Swann became a big fan of Carlton Fisk when the Hall of Fame catcher played for the White Sox, and soon began collecting a lot of Fisk memorabilia. He's got programs, bats, autographs, baseball cards -- all the usual stuff. But about a decade ago, he embarked upon a project that only a fan could understand. He decided to collect a ticket stub to every game Fisk ever played.
A lot of collectors focus on objects that grow in value as they get older; baseball cards from decades, for instance, can be pretty valuable. But tickets stubs? Gathered in a collection as specific as this one? Not so much.
But that hasn't stopped Swann. Fisk played 2,499 games over 24 seasons, starting with a two-game audition for the Red Sox in 1969. Swann has stubs from those games, and hundreds more. In fact, counting the six stubs he acquired at TwinsFest -- a haul that made the $450 he paid for the booth space, plus travel expenses, well worth it, he said -- Swann now owns used tickets from 2,322 of them, leaving just 177 to go.
Thirty of them are from games played in Metropolitan Stadium and the Metrodome. That's not bad, considering Fisk played in 90 games in Minnesota during his career. But only Texas, with 33 missing games, has been tougher for Swann to find. The reason: During the 1970s and 80s, Twins' tickets had the team's logo and opponent printed on the main ticket, but it was torn off as fans entered the stadium, leaving them with just a rain-check stub, an inch and a half-long scrap of paper that didn't say "Twins" or "baseball" or anything. Most Minnesota stubs have only the date, the seat number and "Metropolitan Stadium" printed on them, so nondescript that most fans undoubtedly tossed them in the trash.
So Swann's been coming to TwinsFest for two years, mostly just to hand out slick postcards with his "want list" printed on them to Twins fans, in hopes someone comes across a stub or two from 1976 in their attic. Now that's a dedicated collector.
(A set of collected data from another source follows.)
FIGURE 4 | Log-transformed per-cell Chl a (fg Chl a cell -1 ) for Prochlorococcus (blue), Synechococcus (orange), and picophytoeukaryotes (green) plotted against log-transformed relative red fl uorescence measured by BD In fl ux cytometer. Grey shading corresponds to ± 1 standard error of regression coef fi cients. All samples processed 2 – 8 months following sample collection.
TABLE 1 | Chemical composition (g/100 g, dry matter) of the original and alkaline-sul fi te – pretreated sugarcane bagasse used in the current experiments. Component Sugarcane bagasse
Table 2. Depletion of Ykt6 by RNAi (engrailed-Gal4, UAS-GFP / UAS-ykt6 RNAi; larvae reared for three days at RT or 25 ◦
Swann has met another collector who set out to buy a stub from every game of Cal Ripken's consecutive-game streak, and another who collects stubs from every no-hitter ever thrown in the major leagues, and he's joined forces with them to find old tickets. But his quest strikes me as the most amazing, considering how hard he's working at it -- and how basically worthless, except to him, the complete set will be. He's got stubs from a few spring training games that Fisk played in, too, plus a few minor-league games, and even a New Hampshire state basketball tournament game from when Fisk was in high school. But it's those 2,499 regular-season games that keep him searching websites, contacting memorabilia dealers, and driving to Minnesota to hand out postcards.
You can see his entire collection, and find his "Need 'em" list, at his website: BuyingOldTickets.com.
I can't say I'm as insanely driven as Swann -- but I'm a fan, too. I'd like 6-4-3 to be a place where we share our experiences as fans, from going to Target Field to debating the new leadoff hitter.
There are players hitting baseballs down on the field. Let's get started.